**Your task**:
Please take the records that follow and repeat exactly the lines starting with the line with "Quine, by adhering" and going on through the line with "or unknown. <sup>10</sup>".

**Dataset items**:
____________
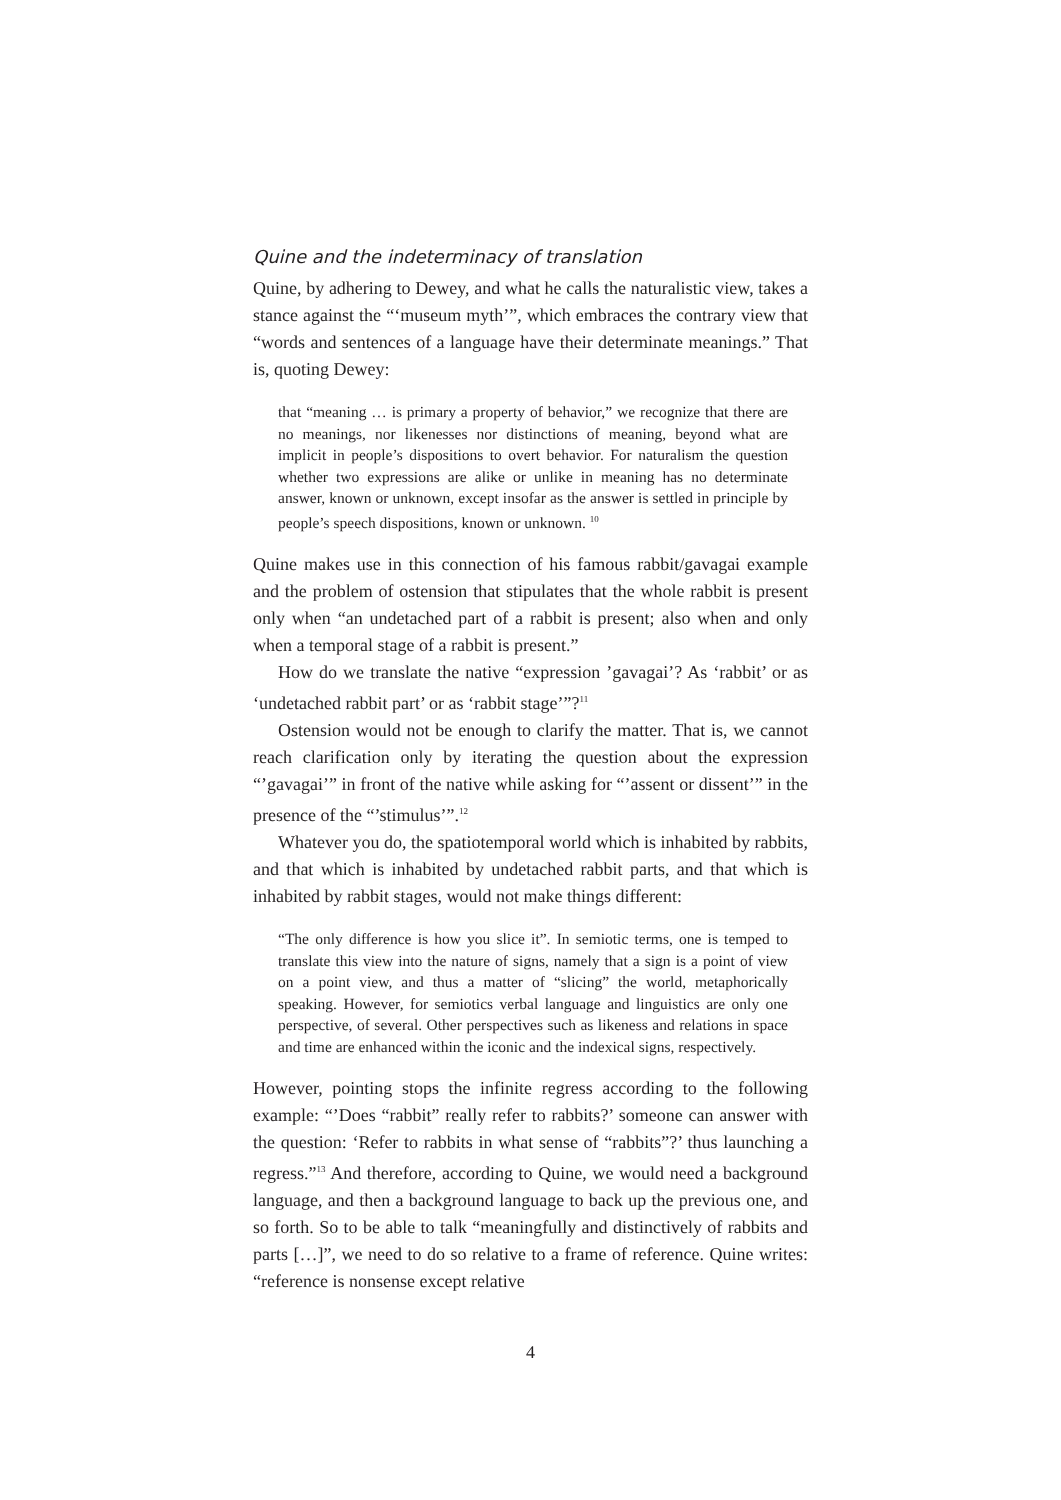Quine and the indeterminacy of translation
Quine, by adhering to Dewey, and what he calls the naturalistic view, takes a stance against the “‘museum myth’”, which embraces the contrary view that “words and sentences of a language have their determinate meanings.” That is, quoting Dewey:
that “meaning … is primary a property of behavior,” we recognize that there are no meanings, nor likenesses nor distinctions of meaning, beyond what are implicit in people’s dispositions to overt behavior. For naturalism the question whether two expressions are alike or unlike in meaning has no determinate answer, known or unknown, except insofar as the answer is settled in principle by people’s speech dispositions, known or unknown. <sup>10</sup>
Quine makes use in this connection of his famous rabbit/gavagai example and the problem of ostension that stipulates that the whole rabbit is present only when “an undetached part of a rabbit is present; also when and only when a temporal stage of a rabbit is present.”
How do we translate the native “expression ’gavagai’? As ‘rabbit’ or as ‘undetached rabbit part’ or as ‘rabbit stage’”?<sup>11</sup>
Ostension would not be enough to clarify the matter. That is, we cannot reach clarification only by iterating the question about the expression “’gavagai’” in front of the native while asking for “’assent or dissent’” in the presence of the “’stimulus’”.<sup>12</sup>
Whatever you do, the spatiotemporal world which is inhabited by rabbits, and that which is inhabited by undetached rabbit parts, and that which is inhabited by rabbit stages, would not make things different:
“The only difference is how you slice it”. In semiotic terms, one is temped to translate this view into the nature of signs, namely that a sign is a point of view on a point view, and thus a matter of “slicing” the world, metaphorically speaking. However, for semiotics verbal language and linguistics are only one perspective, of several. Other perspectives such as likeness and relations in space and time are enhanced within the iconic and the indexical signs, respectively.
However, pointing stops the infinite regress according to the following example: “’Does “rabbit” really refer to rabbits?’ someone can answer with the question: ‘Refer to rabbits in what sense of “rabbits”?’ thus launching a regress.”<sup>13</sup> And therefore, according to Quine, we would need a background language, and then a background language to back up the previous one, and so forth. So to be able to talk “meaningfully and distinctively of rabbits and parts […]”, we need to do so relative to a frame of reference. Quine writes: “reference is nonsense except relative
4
____________
**Answer section**:
Quine, by adhering to Dewey, and what he calls the naturalistic view, takes a stance against the “‘museum myth’”, which embraces the contrary view that “words and sentences of a language have their determinate meanings.” That is, quoting Dewey:
that “meaning … is primary a property of behavior,” we recognize that there are no meanings, nor likenesses nor distinctions of meaning, beyond what are implicit in people’s dispositions to overt behavior. For naturalism the question whether two expressions are alike or unlike in meaning has no determinate answer, known or unknown, except insofar as the answer is settled in principle by people’s speech dispositions, known or unknown. <sup>10</sup>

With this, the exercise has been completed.